Por: Iván Peña Ropaín.
Hoy queda más que claro que los lutos que se viven en el deporte no solo se perciben y golpean con fuerza cuando sus atletas humanos parten de este mundo, sino, aunque les parezca inverosímil, también con animales que en algún momento fueron estrellas en competiciones deportivas de corte nacional o internacional en sus respectivos países.
Lo anterior es sinónimo de lo que acontece en estos momentos en Estados Unidos al divulgarse la noticia del fallecimiento de una leyenda de cuatro patas que dejó huella en cada ola que surcó sobre una tabla de surf: la icónica ‘perrita’ Sugar, que murió en las últimas horas a los 16 años de vida, luego de perder una dura batalla contra el cáncer.
La lamentable noticia para muchos amantes de los caninos y animalistas la confirmó su inseparable compañero humano, Ryan Rustan, quien, a través de redes sociales, compartió un emotivo mensaje que rápidamente conmovió a la comunidad deportiva y a miles de seguidores alrededor del mundo, haciéndolo viral de paso.

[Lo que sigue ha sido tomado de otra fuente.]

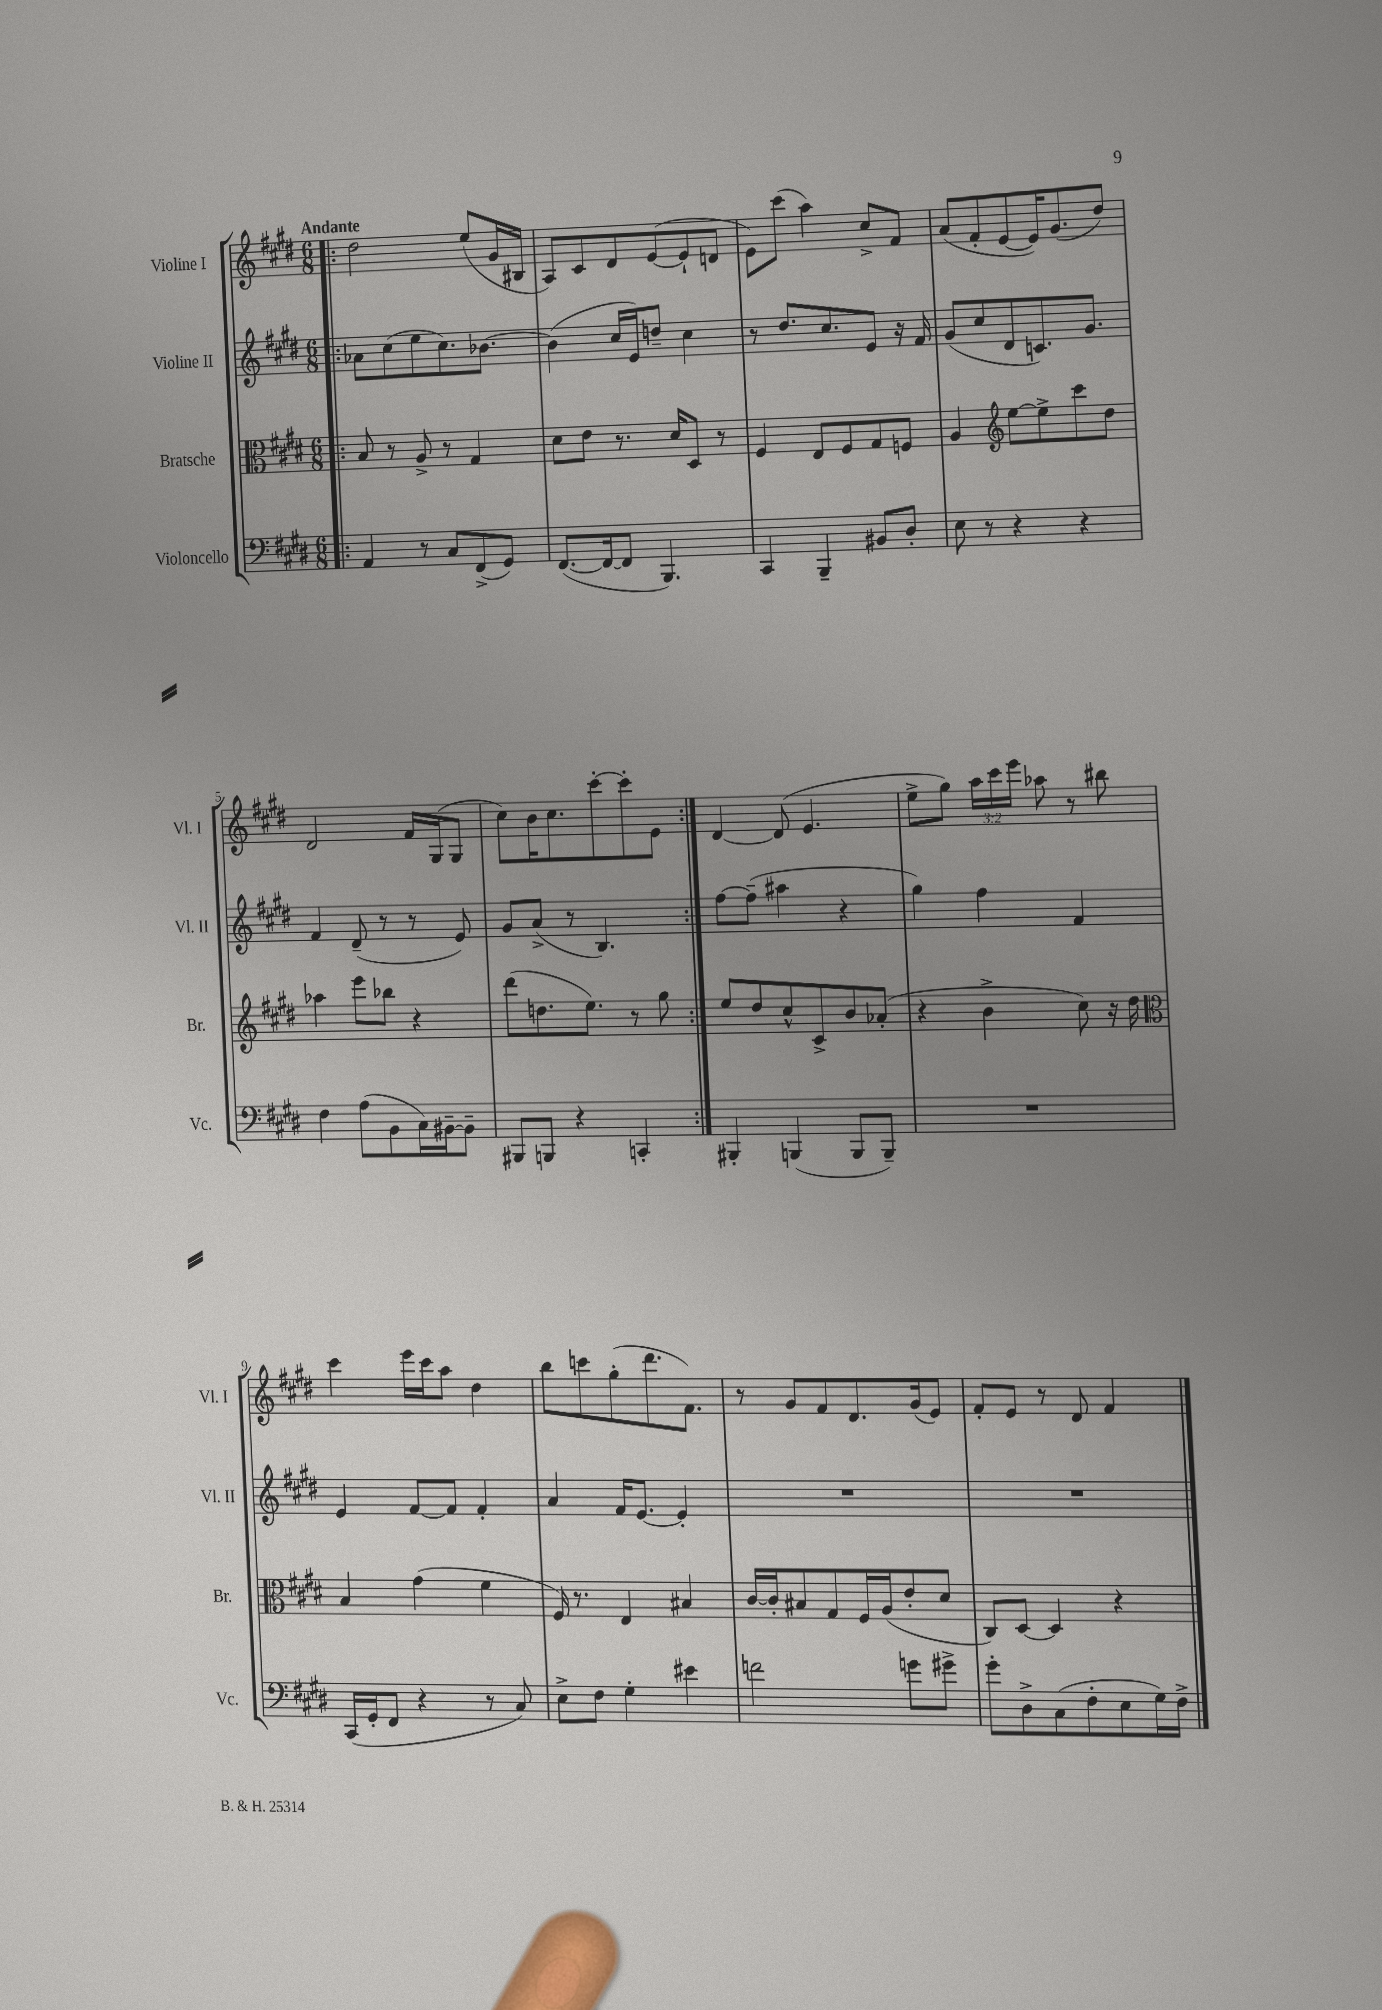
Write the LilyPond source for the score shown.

<<
\new StaffGroup <<
\new Staff = "s0" \with { instrumentName = "Violine I" shortInstrumentName = "Vl. I" } {
    \clef treble \key e \major \numericTimeSignature \time 6/8 \override Staff.TupletNumber.text = #tuplet-number::calc-fraction-text \tempo "Andante"
    \autoBeamOff \repeat volta 2 { \bar ".|:" dis''2 e''8[( gis'16 bis16] |
    a8[) cis'8 dis'8 e'8~( e'8-! d'8] |
    e'8[) cis'''8]( a''4) cis''8[-> fis'8] |
    a'8[( fis'8-. e'8~ e'16) gis'8.( dis''8]) |
    dis'2 fis'16[ gis16( gis8] |
    cis''8[) b'16 cis''8. cis'''8~-. cis'''8-. e'8] | }
    dis'4~ dis'8( e'4. |
    e''8[-> gis''8]) \tuplet 3/2 { a''16[ cis'''16 e'''16] } aes''8 r8 bis''8 |
    cis'''4 e'''16[ cis'''16 a''8] dis''4 |
    b''8[ c'''8 gis''8-.( dis'''8. fis'8.]) |
    r8 gis'8[ fis'8 dis'8. gis'16( e'8]) |
    fis'8[-. e'8] r8 dis'8 fis'4 \bar "|." |
}
\new Staff = "s1" \with { instrumentName = "Violine II" shortInstrumentName = "Vl. II" } {
    \clef treble \key e \major \numericTimeSignature \time 6/8
    \autoBeamOff \repeat volta 2 { \bar ".|:" aes'8[ cis''8( e''8 cis''8.) bes'8.]~ |
    bes'4( cis''16[ e'16) d''8]-- cis''4 |
    r8 dis''8.[ cis''8. e'8] r16 fis'16 |
    gis'8[( cis''8 dis'8 c'8.) gis'8.] |
    fis'4 dis'8--( r8 r8 e'8) |
    gis'8[ a'8]->( r8 b4.) | }
    fis''8[~ fis''8]--( ais''4 r4 |
    gis''4) fis''4 fis'4 |
    e'4 fis'8[~ fis'8] fis'4-. |
    a'4 fis'16[ e'8.]~ e'4-. |
    R2. |
    R2. \bar "|." |
}
\new Staff = "s2" \with { instrumentName = "Bratsche" shortInstrumentName = "Br." } {
    \clef alto \key e \major \numericTimeSignature \time 6/8
    \autoBeamOff \repeat volta 2 { \bar ".|:" b8 r8 a8-> r8 gis4 |
    dis'8[ e'8] r8. dis'16[ dis8] r8 |
    fis4 e8[ fis8 gis8 f8] |
    a4 \clef treble e''8[~ e''8-> cis'''8 dis''8] |
    aes''4 e'''8[ bes''8] r4 |
    dis'''8[( d''8. e''8.]) r8 gis''8 | }
    e''8[ dis''8 cis''8-^ cis'8-> b'8 aes'8]-.( |
    r4 b'4-> cis''8) r16 dis''16 |
    \clef alto b4 gis'4( fis'4 |
    fis16) r8. e4 bis4 |
    cis'16[~ cis'16-. bis8 gis8 fis16 a16( e'8-. dis'8] |
    cis8[) dis8]~ dis4 r4 \bar "|." |
}
\new Staff = "s3" \with { instrumentName = "Violoncello" shortInstrumentName = "Vc." } {
    \clef bass \key e \major \numericTimeSignature \time 6/8
    \autoBeamOff \repeat volta 2 { \bar ".|:" a,4 r8 cis8[ fis,8->( gis,8]) |
    fis,8.[~( fis,16~ fis,8] b,,4.) |
    cis,4 b,,4-- bis,8[ dis8]-. |
    e8 r8 r4 r4 |
    fis4 a8[( b,8 cis16) bis,16~-- bis,8]-- |
    bis,,8[ b,,8] r4 c,4-. | }
    bis,,4-. b,,4( b,,8[ b,,8]--) |
    R2. |
    cis,16[( gis,16-. fis,8] r4 r8 cis8) |
    e8[-> fis8] gis4-. eis'4 |
    f'2 g'8[ gis'8]-> |
    gis'8[-. dis8-> cis8( fis8-. e8 gis16) fis16]-> \bar "|." |
}
>>
>>
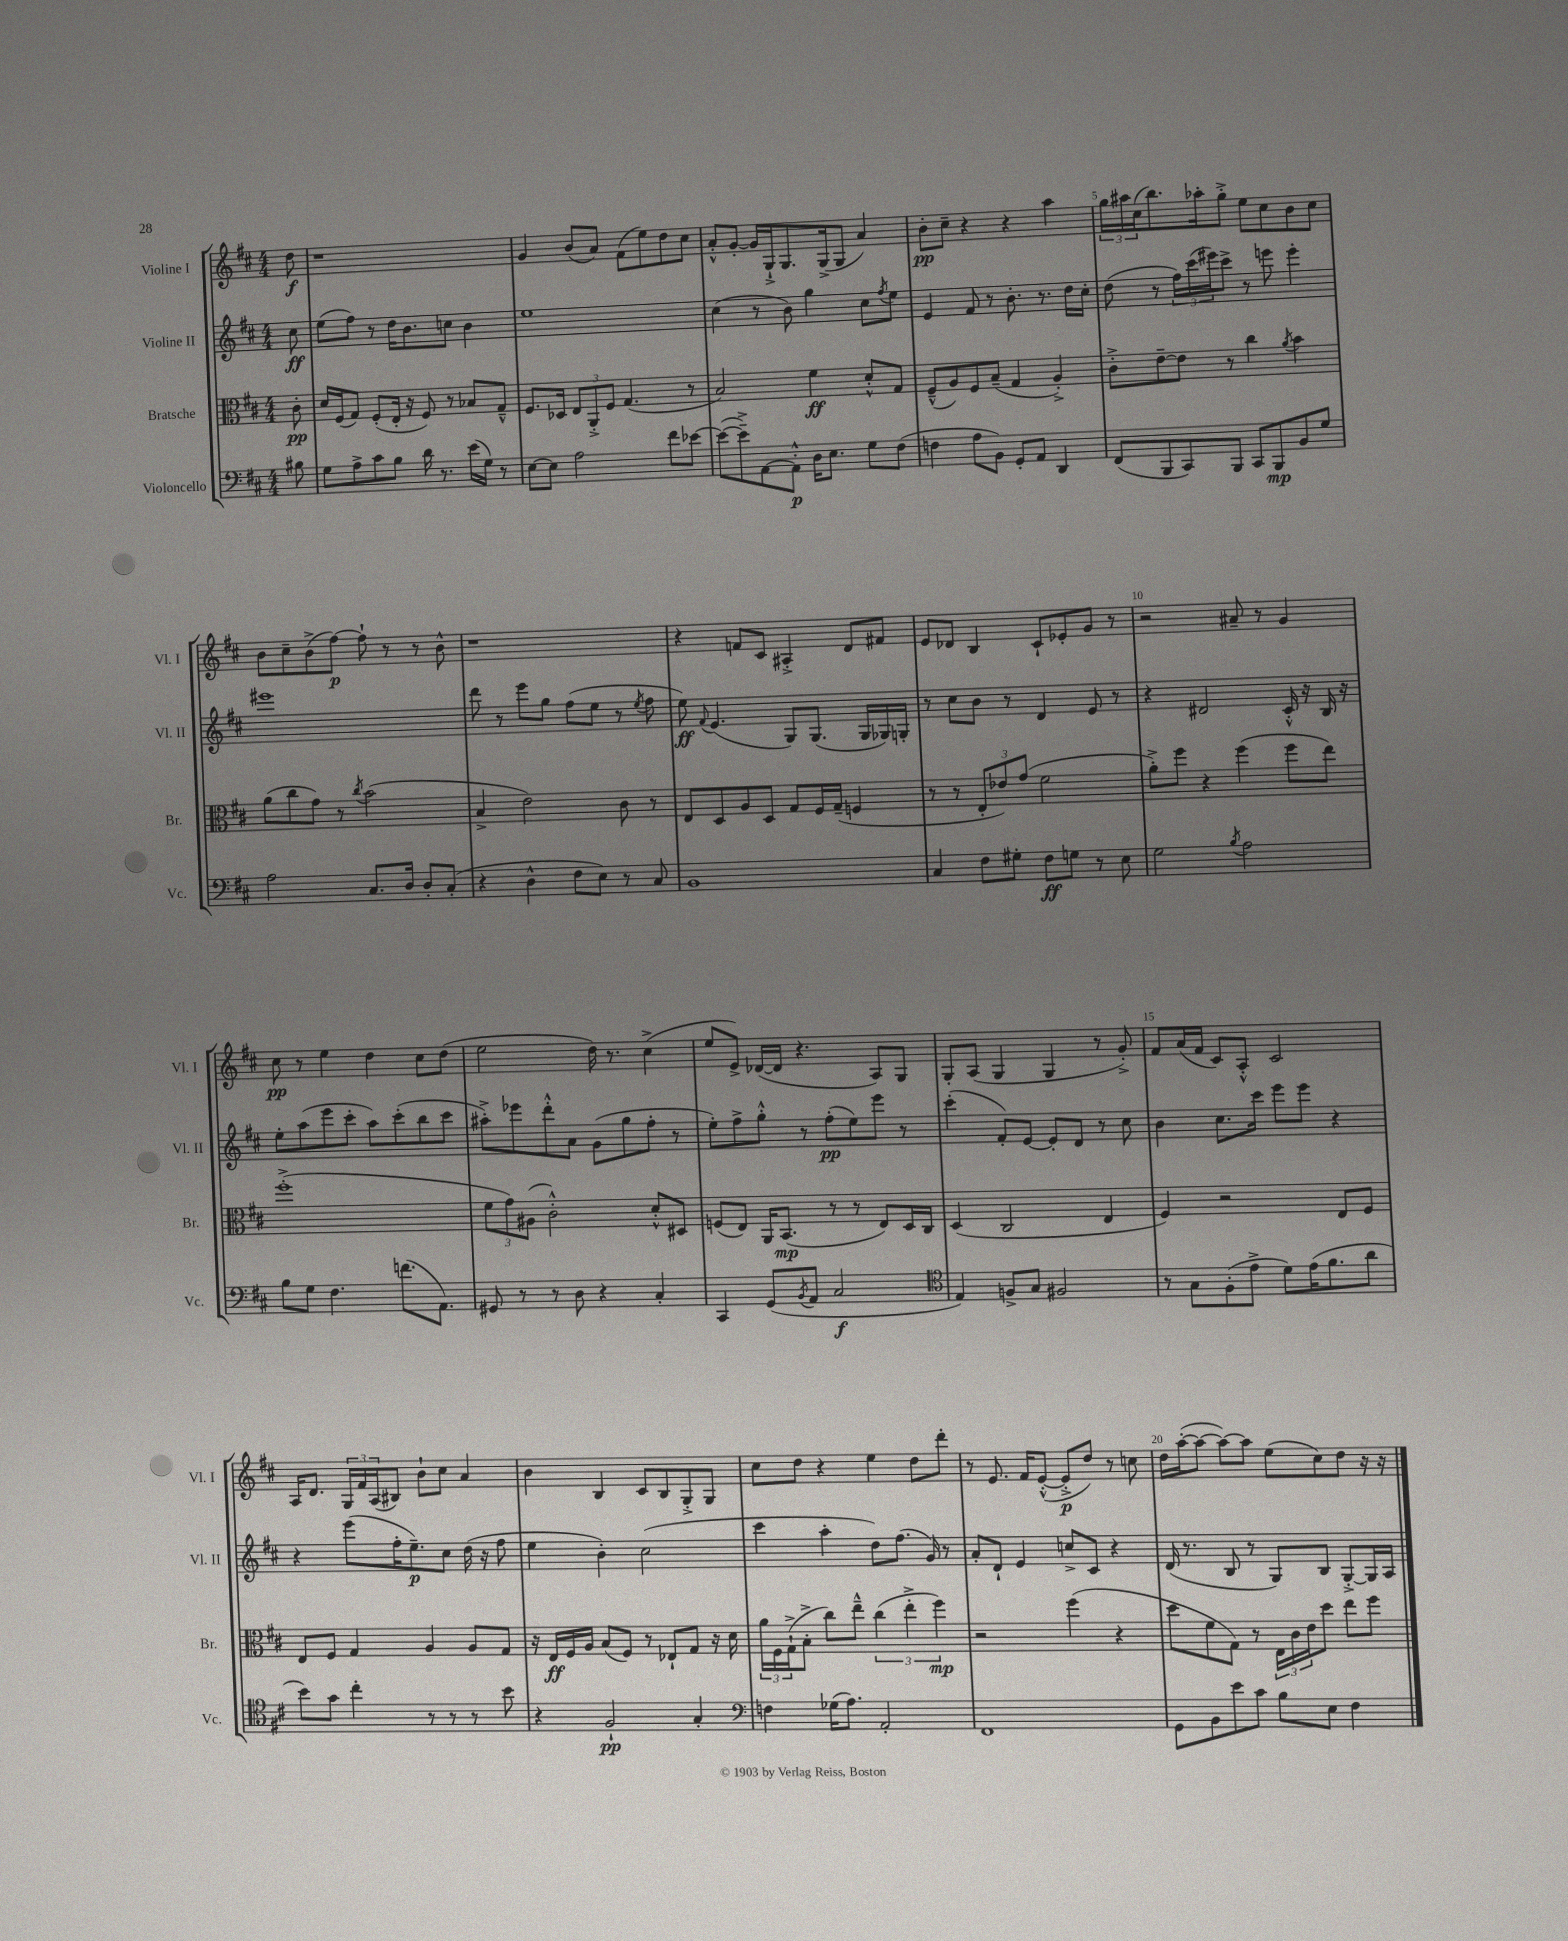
<<
\new StaffGroup <<
\new Staff = "s0" \with { instrumentName = "Violine I" shortInstrumentName = "Vl. I" } {
    \clef treble \key d \major \numericTimeSignature \time 4/4 \partial 8
    d''8\f |
    r1 |
    g'4 b'8( a'8) fis'8( e''8) d''8 cis''8 |
    a'8-.-^ g'8~-. g'16 g16-!-> g8. g16->( g8 a'4) |
    b'8-.\pp cis''8-- r4 r4 a''4 |
    \tuplet 3/2 { g''16 ais''16 cis''16( } b''8.) aes''16-. g''8-.-> e''8 cis''8 b'8 cis''8 |
    b'8 cis''8-- b'8->( fis''8~\p) fis''8-! r8 r8 b'8-^ |
    r1 |
    r4 f'8 cis'8 ais4-.-> d'8 fis'8 |
    e'8 des'8 b4 cis'8-! ees'8-. g'8 r8 |
    r2 ais'8-- r8 g'4 |
    cis''8\pp r8 e''4 d''4 cis''8 d''8( |
    e''2 d''16) r8. cis''4->( |
    e''8 e'8->) des'16~( des'16 r4. a8) g8 |
    g8-. a8( g4 g4 r8 g'8-.->) |
    fis'8 a'16( fis'16 cis'8) a8-.-^ cis'2 |
    a16 d'8. \tuplet 3/2 { g16 fis'16 a16( } bis8) b'8-! cis''8 a'4 |
    b'4 b4 cis'8 b8 g8-.-> g8 |
    cis''8 d''8 r4 e''4 d''8 d'''8-. |
    r8 e'8. fis'16 e'8~-.-^( e'8-.->\p d''8) r8 c''8 |
    d''16 a''16~-.( a''8~ a''8~) a''8 e''8( cis''8) d''8 r16 r16 \bar "|." |
}
\new Staff = "s1" \with { instrumentName = "Violine II" shortInstrumentName = "Vl. II" } {
    \clef treble \key d \major \numericTimeSignature \time 4/4 \partial 8
    cis''8\ff |
    e''8( fis''8) r8 d''16 b'8. c''8 b'4 |
    e''1 |
    cis''4( r8 b'8) g''4 cis''8 \acciaccatura { fis''8 } e''8 |
    e'4 fis'8 r8 b'8.-. r8. d''16 cis''16-. |
    d''8( r8 \tuplet 3/2 { fis''16) cis'''16( eis'''16) } cis'''8-> r8 e'''8 e'''4-. |
    eis'''1 |
    d'''8 r8 e'''8 g''8 fis''8( e''8 r8 \acciaccatura { e''8 } fis''8 |
    e''8\ff) \appoggiatura { fis'8 } e'4.( g8) g8.( g16 ges16) g16-. |
    r8 cis''8 b'8 r8 d'4 e'8 r8 |
    r4 dis'2 cis'16-.-^ r16 b16 r16 |
    e''8-. a''8( e'''8 cis'''8-. a''8) cis'''8-.( b''8 cis'''8 |
    ais''8-.->) ees'''8 d'''8-.-^ a'8 g'8( g''8 fis''8-. r8 |
    e''8-.) fis''8-> g''8-.-^ r8 fis''8-.\pp( e''8) e'''8 r8 |
    cis'''4-.( fis'8-.) e'8~ e'8-. d'8 r8 cis''8 |
    b'4 cis''8. cis'''16 e'''8 e'''8 r4 |
    r4 e'''8( fis''16-. e''8.--\p) cis''8 d''16( r16 fis''8 |
    e''4 b'4-.) cis''2( |
    cis'''4 a''4-. d''8) fis''8.( g'16) r8 |
    a'8-. d'8-! e'4 c''8-> cis'8 r4 |
    d'16( r8. b8 r8 g8) b8 g8~-.-> g16 a16 \bar "|." |
}
\new Staff = "s2" \with { instrumentName = "Bratsche" shortInstrumentName = "Br." } {
    \clef alto \key d \major \numericTimeSignature \time 4/4 \partial 8
    cis'8-.\pp |
    d'16 fis16( g8) fis8-.( e16-. r16 fis8) r8 bes8 g8---^ |
    fis8. des16 \tuplet 3/2 { e8 a,8-.-> fis8 } g4.( r8 |
    b2) fis'4\ff d'8-.-^ g8 |
    fis8---^( a8) fis8 b8--( g4 a4-.->) |
    cis'8-.-> e'8~-- e'8 r8 cis''4 \acciaccatura { a'8 } b'4 |
    a'8( cis''8 g'8) r8 \acciaccatura { cis''8 } b'2( |
    b4-> e'2) cis'8 r8 |
    e8 d8 a8 d8 g8 fis16 g16--( f4 |
    r8 r8 \tuplet 3/2 { e8-. ees'8) g'8( } fis'2 |
    a'8-.->) fis''8 r4 fis''4( fis''8 e''8) |
    fis''1-.->( |
    \tuplet 3/2 { fis'8 g'8) ais8( } cis'2-.-^) d'8-.-^ dis8 |
    f8( e8) a,16 b,8.\mp( r8 r8 e8) d16 cis16 |
    d4( cis2 e4 |
    fis4) r2 e8 fis8 |
    e8 fis8 g4 a4 a8 g8 |
    r16 e16\ff fis16 a16 b8( fis8) r8 ees8-! g8 r16 d'16 |
    \tuplet 3/2 { a'16 fis16 g16-!->( } b8-.-> cis''8) e''8---^ \tuplet 3/2 { cis''4( e''4-.-> fis''4\mp) } |
    r2 fis''4( r4 |
    d''8 fis'8 g8) r8 \tuplet 3/2 { e16 cis'16 e'16 } d''8 e''8 fis''8 \bar "|." |
}
\new Staff = "s3" \with { instrumentName = "Violoncello" shortInstrumentName = "Vc." } {
    \clef bass \key d \major \numericTimeSignature \time 4/4 \partial 8
    bis8 |
    g8 a8-> cis'8 b8 d'16 r8. e'16( g16) r8 |
    e8~ e8 a2 fis'8 ees'8~ |
    ees'8~( ees'8--->) a,8~ a,8-.-^\p d16 e8. g8 fis8( |
    f4 a8 b,8) g,8-. a,8 d,4 |
    fis,8( b,,8 cis,8) b,,8 cis,8 b,,8\mp b,8 g8 |
    a2 cis8. d16 d8-. cis8-.( |
    r4 d4-^ fis8 e8) r8 cis8 |
    b,1 |
    cis4 fis8 gis8-. fis8\ff g8 r8 e8 |
    g2 \acciaccatura { b8 } a2 |
    b8 g8 fis4. f'8.( a,8.) |
    gis,8 r8 r8 d8 r4 cis4-. |
    cis,4 g,8( \acciaccatura { b,8 } a,8 cis2\f |
    \clef tenor e4) f8-> g8 fis2 |
    r8 g8 fis8-.( e'8-> d'8) e'16( fis'8. a'8 |
    b'8) g'8 cis''4-. r8 r8 r8 b'8 |
    r4 fis2-!\pp g4-. |
    \clef bass f4 ges16( a8.) a,2-. |
    fis,1 |
    g,8 b,8 e'8 cis'8 b8 e8 fis4 \bar "|." |
}
>>
>>
\layout { \context { \Score \override BarNumber.break-visibility = ##(#f #t #t) barNumberVisibility = #(every-nth-bar-number-visible 5) } }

Rustan contó que Sugar no solo murió en paz, sino en el lugar donde siempre perteneció: en los brazos de quien la acompañó en cada una de sus victorias, su cuidador y rescatista, quien la salvó de las calles de Huntington Beach, California, región catalogada como la cuna del surf y donde mostró toda su destreza.
Su gran equilibrio y habilidad sobre la tabla, así como su conexión única con el mar y sus olas, la llevó a enarbolar 19 títulos, entre ellos cinco campeonatos mundiales, una hazaña que la posicionó como una de las más grandes de todos los tiempos en esta disciplina.